Krugman's View of Corruption
By David Henderson
In his column in today’s New York Times, Paul Krugman claims that Franklin D. Roosevelt’s New Deal was “clean” and avoided corruption. So clean was FDR’s Works Progress Administration, writes Krugman, that “when a Congressional subcommittee investigated the W.P.A., it couldn’t find a single serious irregularity that the division had missed.”
A skeptic would immediately want to know who was on that subcommittee and how thorough a job the subcommittee did. Unfortunately, Krugman doesn’t address that issue.
Even if one takes the subcommittee’s claim at face value, though, as Krugman seems to, there are other ways to look for corruption. Here are two:
1. Evidence compiled by Gary M. Anderson and Robert D. Tollison in “Congressional Influence and Patterns of New Deal Spending, 1933-1939,” Journal of Law and Economics, Vol. 34, pp. 161-175, shows that political factors were important in the allocation of such spending.
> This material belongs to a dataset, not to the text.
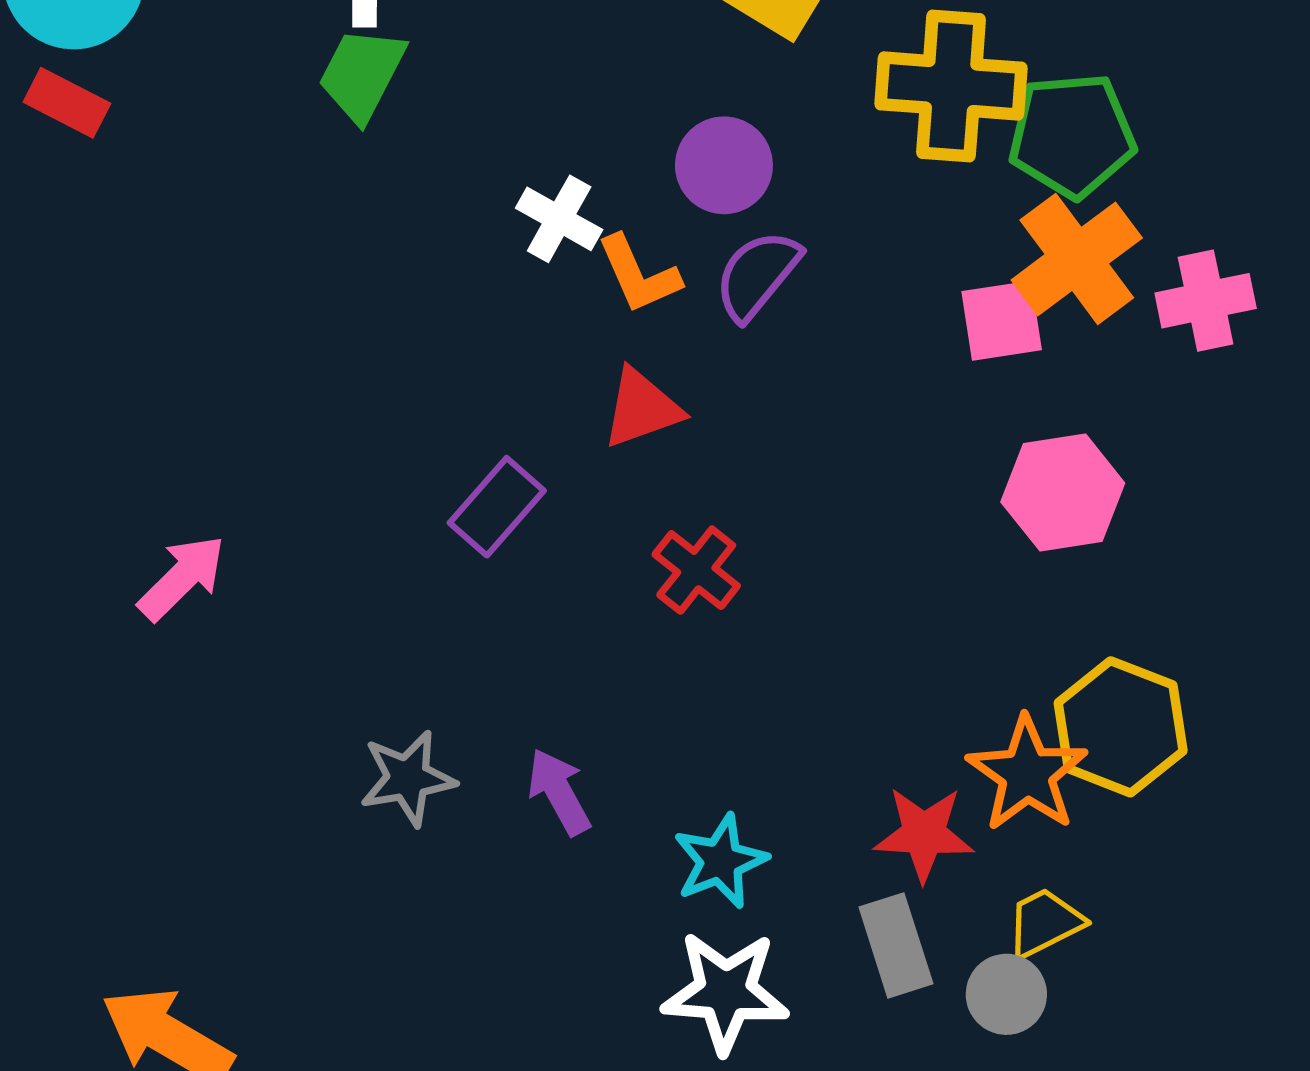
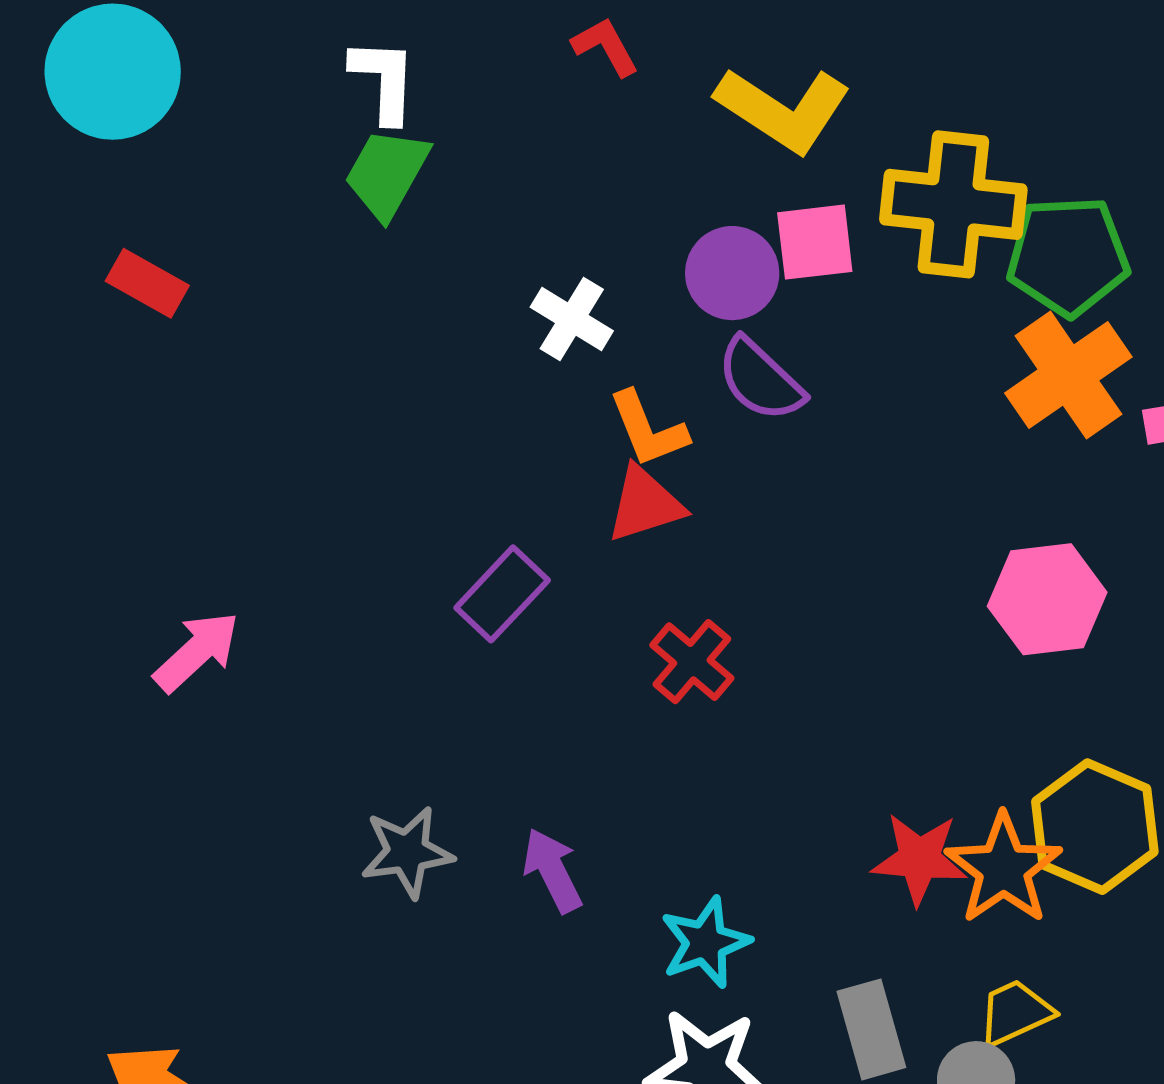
red rectangle: (67, 103) -> (147, 283), moved
orange L-shape: (639, 274) -> (648, 429), moved
purple semicircle: (757, 275) -> (760, 380), turned -88
pink square: (1002, 321) -> (815, 242), moved
red star: (924, 834) -> (919, 859), moved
Anderson and Tollison conclude:
New Deal spending went partly to the needy and partly to those with political clout. Our findings here suggest that federal transfer programs did not become captured by interest groups and self-interested politicians recently, but were affected by such factors from their beginnings. The New Deal was not big government’s Garden of Eden, but rather the more familiar stomping ground of Homo economicus.
Krugman might not regard this as corruption. I do. It gets back to the point I made about the governor of Illinois. People seem upset, not about his corruption per se, but about his bluntness and clarity and his foul language.
2. FDR, upset that the Supreme Court was knocking down some of his most-cherished New Deal legislation, threatened to “pack” it by increasing the number of justices beyond nine and, obviously, choosing those new justices. He never did so, but he didn’t have to. Supreme Court justice Owen J. Roberts got the message. Thus the famous saying: “The switch in time that saved nine.” It saved nine alright, but gutted the economic freedom provisions of the U.S. Constitution.